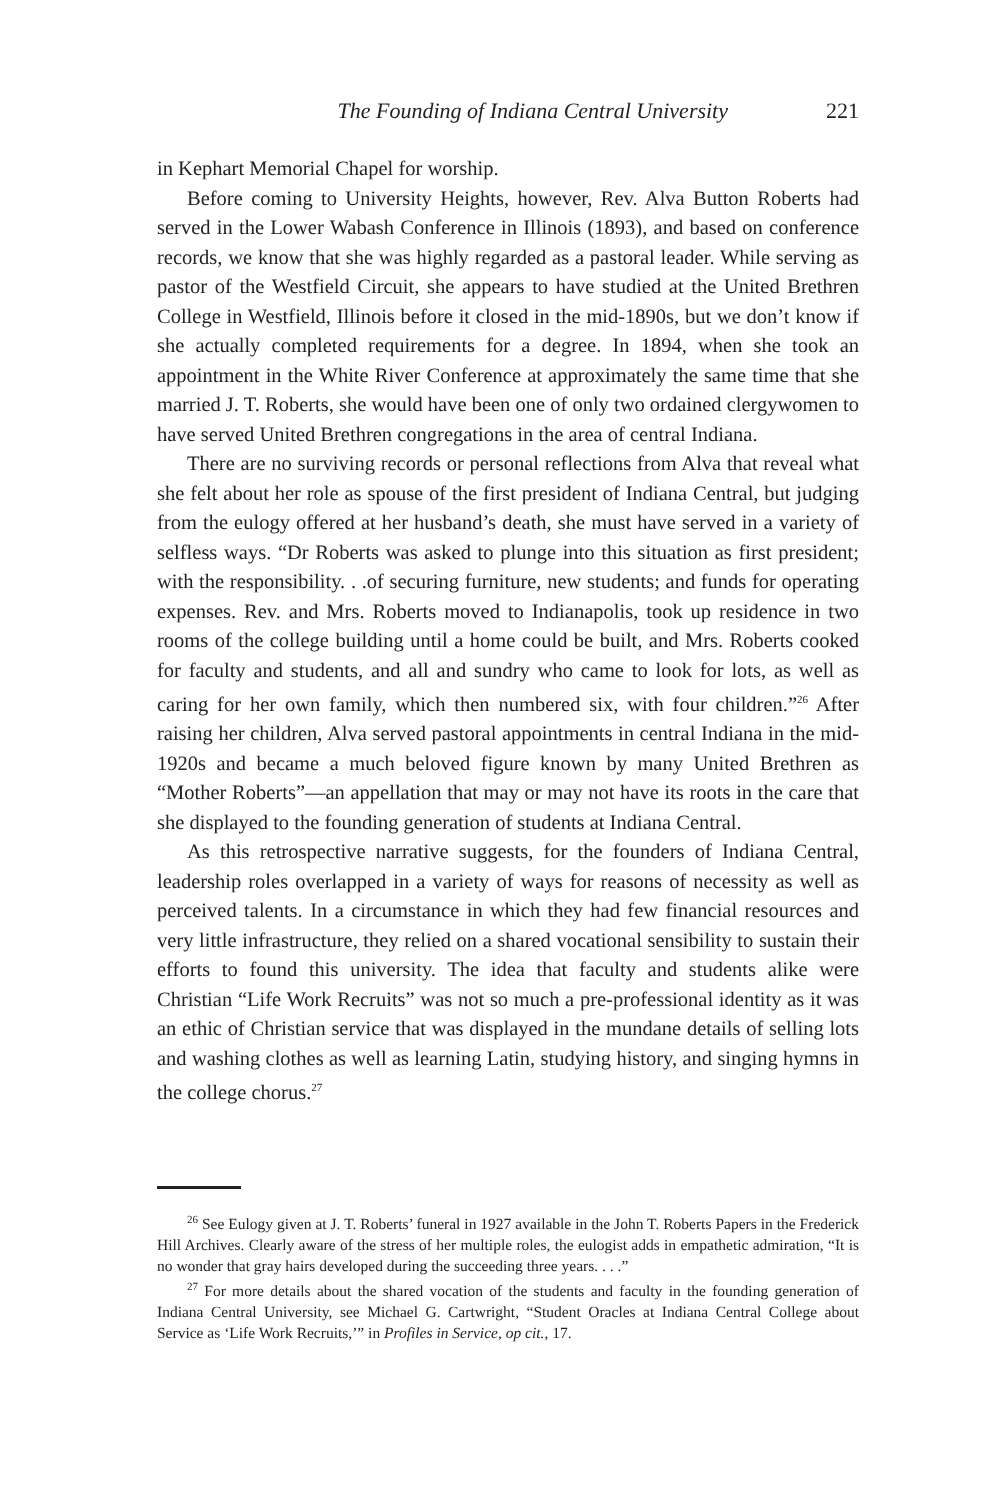The Founding of Indiana Central University 221
in Kephart Memorial Chapel for worship.
Before coming to University Heights, however, Rev. Alva Button Roberts had served in the Lower Wabash Conference in Illinois (1893), and based on conference records, we know that she was highly regarded as a pastoral leader. While serving as pastor of the Westfield Circuit, she appears to have studied at the United Brethren College in Westfield, Illinois before it closed in the mid-1890s, but we don’t know if she actually completed requirements for a degree. In 1894, when she took an appointment in the White River Conference at approximately the same time that she married J. T. Roberts, she would have been one of only two ordained clergywomen to have served United Brethren congregations in the area of central Indiana.
There are no surviving records or personal reflections from Alva that reveal what she felt about her role as spouse of the first president of Indiana Central, but judging from the eulogy offered at her husband’s death, she must have served in a variety of selfless ways. “Dr Roberts was asked to plunge into this situation as first president; with the responsibility. . .of securing furniture, new students; and funds for operating expenses. Rev. and Mrs. Roberts moved to Indianapolis, took up residence in two rooms of the college building until a home could be built, and Mrs. Roberts cooked for faculty and students, and all and sundry who came to look for lots, as well as caring for her own family, which then numbered six, with four children.”<sup>26</sup> After raising her children, Alva served pastoral appointments in central Indiana in the mid-1920s and became a much beloved figure known by many United Brethren as “Mother Roberts”—an appellation that may or may not have its roots in the care that she displayed to the founding generation of students at Indiana Central.
As this retrospective narrative suggests, for the founders of Indiana Central, leadership roles overlapped in a variety of ways for reasons of necessity as well as perceived talents. In a circumstance in which they had few financial resources and very little infrastructure, they relied on a shared vocational sensibility to sustain their efforts to found this university. The idea that faculty and students alike were Christian “Life Work Recruits” was not so much a pre-professional identity as it was an ethic of Christian service that was displayed in the mundane details of selling lots and washing clothes as well as learning Latin, studying history, and singing hymns in the college chorus.<sup>27</sup>
<sup>26</sup> See Eulogy given at J. T. Roberts’ funeral in 1927 available in the John T. Roberts Papers in the Frederick Hill Archives. Clearly aware of the stress of her multiple roles, the eulogist adds in empathetic admiration, “It is no wonder that gray hairs developed during the succeeding three years. . . .”
<sup>27</sup> For more details about the shared vocation of the students and faculty in the founding generation of Indiana Central University, see Michael G. Cartwright, “Student Oracles at Indiana Central College about Service as ‘Life Work Recruits,’” in Profiles in Service, op cit., 17.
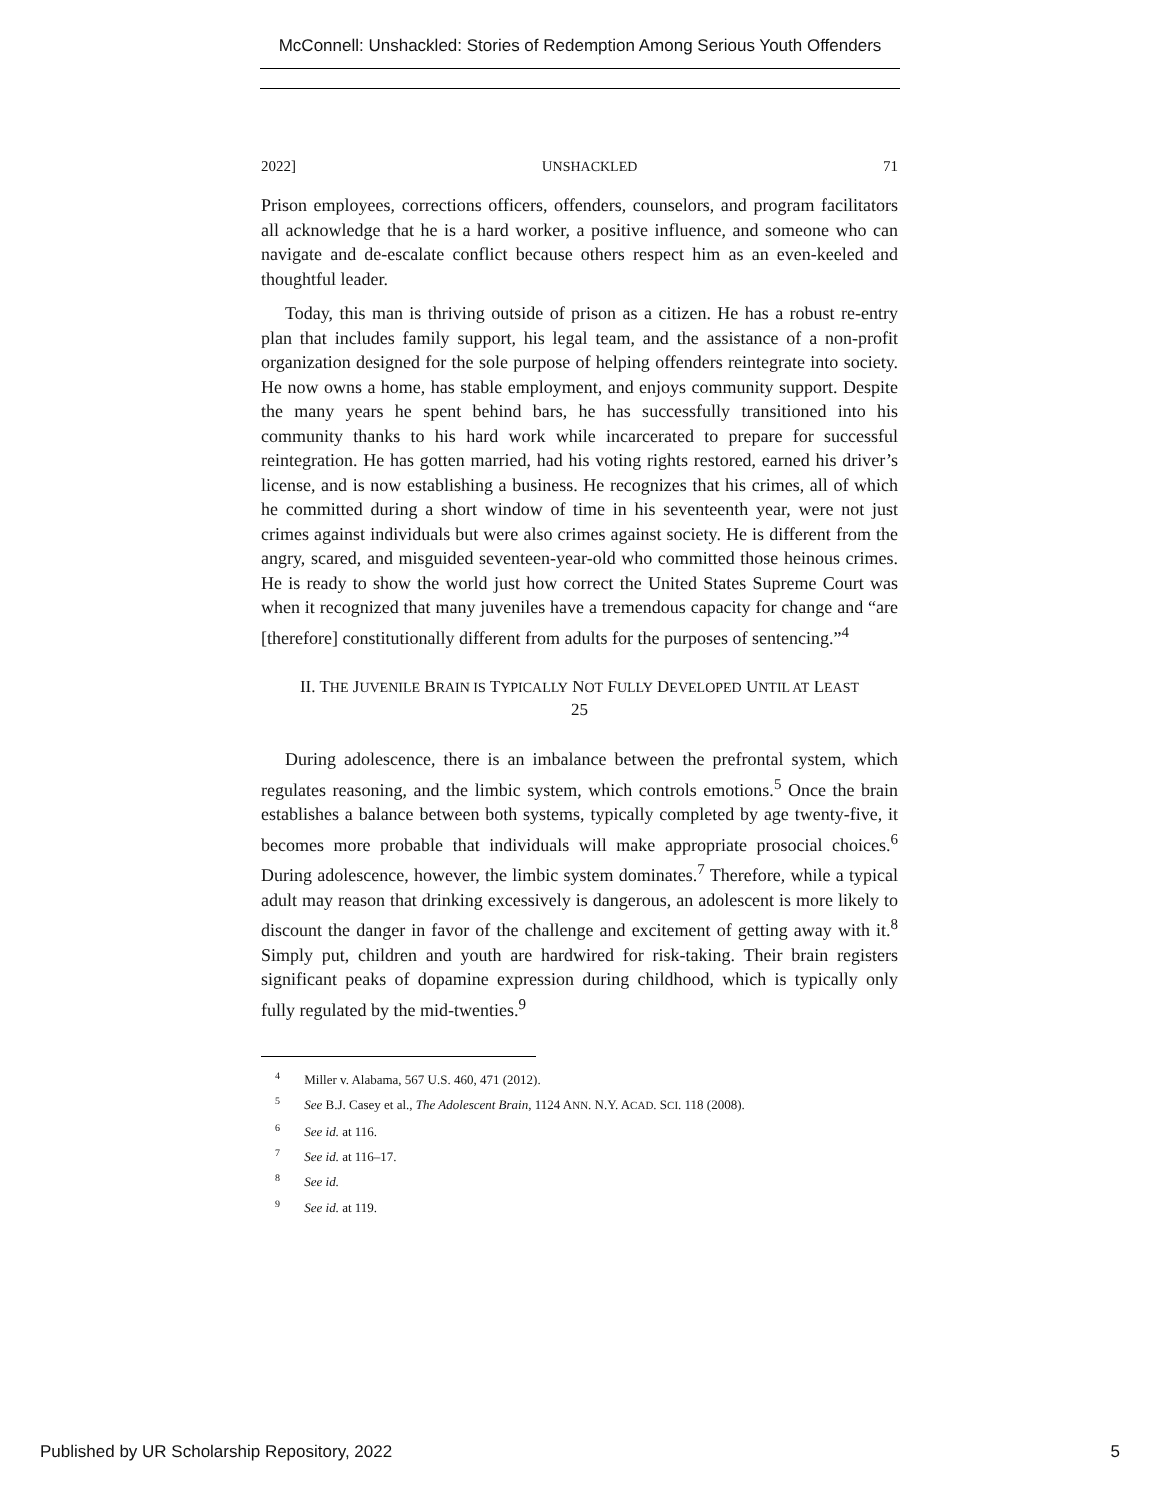McConnell: Unshackled: Stories of Redemption Among Serious Youth Offenders
2022] UNSHACKLED 71
Prison employees, corrections officers, offenders, counselors, and program facilitators all acknowledge that he is a hard worker, a positive influence, and someone who can navigate and de-escalate conflict because others respect him as an even-keeled and thoughtful leader.
Today, this man is thriving outside of prison as a citizen. He has a robust re-entry plan that includes family support, his legal team, and the assistance of a non-profit organization designed for the sole purpose of helping offenders reintegrate into society. He now owns a home, has stable employment, and enjoys community support. Despite the many years he spent behind bars, he has successfully transitioned into his community thanks to his hard work while incarcerated to prepare for successful reintegration. He has gotten married, had his voting rights restored, earned his driver’s license, and is now establishing a business. He recognizes that his crimes, all of which he committed during a short window of time in his seventeenth year, were not just crimes against individuals but were also crimes against society. He is different from the angry, scared, and misguided seventeen-year-old who committed those heinous crimes. He is ready to show the world just how correct the United States Supreme Court was when it recognized that many juveniles have a tremendous capacity for change and “are [therefore] constitutionally different from adults for the purposes of sentencing.”<sup>4</sup>
II. THE JUVENILE BRAIN IS TYPICALLY NOT FULLY DEVELOPED UNTIL AT LEAST 25
During adolescence, there is an imbalance between the prefrontal system, which regulates reasoning, and the limbic system, which controls emotions.<sup>5</sup> Once the brain establishes a balance between both systems, typically completed by age twenty-five, it becomes more probable that individuals will make appropriate prosocial choices.<sup>6</sup> During adolescence, however, the limbic system dominates.<sup>7</sup> Therefore, while a typical adult may reason that drinking excessively is dangerous, an adolescent is more likely to discount the danger in favor of the challenge and excitement of getting away with it.<sup>8</sup> Simply put, children and youth are hardwired for risk-taking. Their brain registers significant peaks of dopamine expression during childhood, which is typically only fully regulated by the mid-twenties.<sup>9</sup>
<sup>4</sup> Miller v. Alabama, 567 U.S. 460, 471 (2012).
<sup>5</sup> See B.J. Casey et al., The Adolescent Brain, 1124 ANN. N.Y. ACAD. SCI. 118 (2008).
<sup>6</sup> See id. at 116.
<sup>7</sup> See id. at 116–17.
<sup>8</sup> See id.
<sup>9</sup> See id. at 119.
Published by UR Scholarship Repository, 2022 5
....
**Task requirements:**
All lines from the one holding "<sup>7</sup> See id. at 116–17." through the end of the entries need to be given again exactly. Leave out the others.

**Answer to this problem:**
<sup>7</sup> See id. at 116–17.
<sup>8</sup> See id.
<sup>9</sup> See id. at 119.
Published by UR Scholarship Repository, 2022 5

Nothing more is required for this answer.